Legal
Privacy Policy
Effective 17 February 2026 · DocSnippet LLC
DocSnippet LLC ("DocSnippet", "we", "us") operates the DocSnippet service at docsnippet.com. This policy explains what personal data we collect, why we collect it, and your rights under UK data protection law (UK GDPR and the Data Protection Act 2018).
Questions? Email privacy@docsnippet.com.
1. Data we collect
Account data
When you sign in via GitHub or Google we receive your name, email address, profile picture URL, and a provider-issued user identifier. We store these to create and maintain your account.
Session data
We issue a session token stored in an HttpOnly cookie. The token is hashed with SHA-256 before
being written to our database — we never store the plaintext token.
API keys
When you generate an API key, we store a SHA-256 hash and the first 12 characters (prefix) for display. The full plaintext key is shown once at creation and never recorded.

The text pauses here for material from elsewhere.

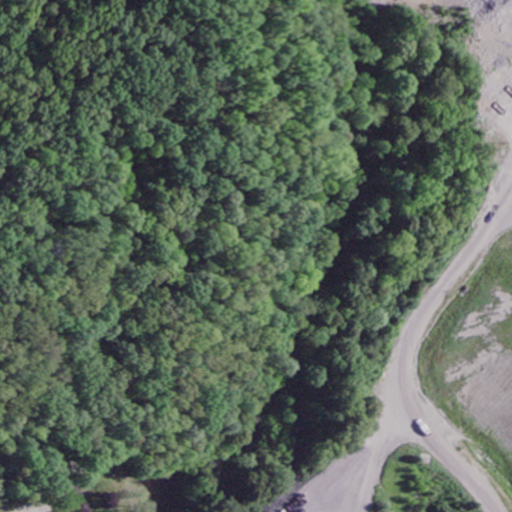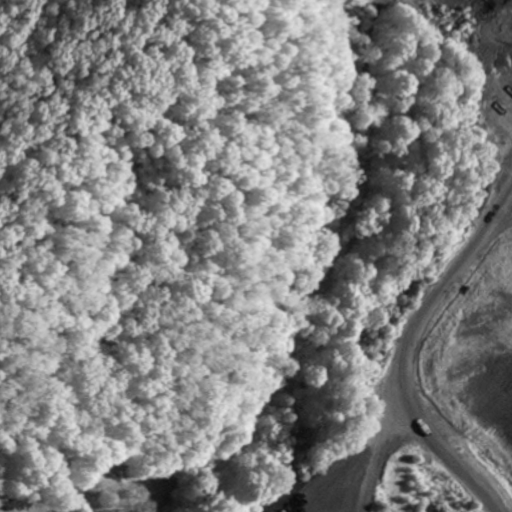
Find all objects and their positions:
road: (13, 21)
landfill: (444, 342)
road: (406, 346)
road: (378, 452)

We also store the key's name, creation timestamp, and the last date it was used.
Usage data
We record the number of API calls you make each day, broken down by tool (e.g. search_docs, read_url). This is used to enforce free-tier limits and show you your usage history in the dashboard.
Payment data
Subscription billing is handled by Stripe. We store your Stripe customer ID to link your account to your subscription. We do not store card numbers, CVVs, or bank details — Stripe holds those under their own privacy policy.
Rate-limiting data
For unauthenticated requests we use your IP address to enforce a daily call limit. The IP address is hashed with SHA-256 before storage and the hash is automatically deleted within 48 hours.
2. How we use your data
| Purpose | Lawful basis |
|---|---|
| Providing, operating, and improving the service | Performance of contract (UK GDPR Art. 6(1)(b)) |
| Processing subscription payments | Performance of contract (Art. 6(1)(b)) |
| Enforcing usage limits and preventing abuse | Legitimate interests (Art. 6(1)(f)) |
| Security, fraud prevention, and debugging | Legitimate interests (Art. 6(1)(f)) |
| Compliance with legal obligations | Legal obligation (Art. 6(1)(c)) |
3. Third-party processors
| Processor | Purpose | Location |
|---|---|---|
| GitHub | OAuth authentication | USA (SCCs) |
| OAuth authentication | USA (SCCs) | |
| Stripe | Payment processing | USA / UK (SCCs / adequacy) |
| Cloudflare | Infrastructure, CDN, database (D1), serverless compute | USA / EEA (SCCs) |
All international transfers are governed by UK-approved Standard Contractual Clauses or an adequacy decision where applicable. We do not sell your data to third parties.
4. Data retention
| Data type | Retention period |
|---|---|
| Account data (name, email, avatar) | Until you request deletion |
| Sessions | 30 days from creation, or until logout |
| API keys (hashed) | Until revoked; revoked keys purged on account deletion |
| Daily usage records | 90 days |
| Rate-limit hashes (IP-based) | Up to 48 hours |
5. Cookies
We use two first-party cookies:
| Cookie | Purpose | Expiry |
|---|---|---|
ds_session | Authenticates your session. HttpOnly, Secure, SameSite=Lax. | 30 days |
ds_logged_in | Non-sensitive flag read by client-side JS to show "Dashboard" vs "Log in" in the navigation. Contains no personal data. | 30 days |
We do not use advertising, tracking, or analytics cookies. No third-party cookies are set by DocSnippet.
6. Your rights
Under UK GDPR you have the right to:
- Access — request a copy of the personal data we hold about you.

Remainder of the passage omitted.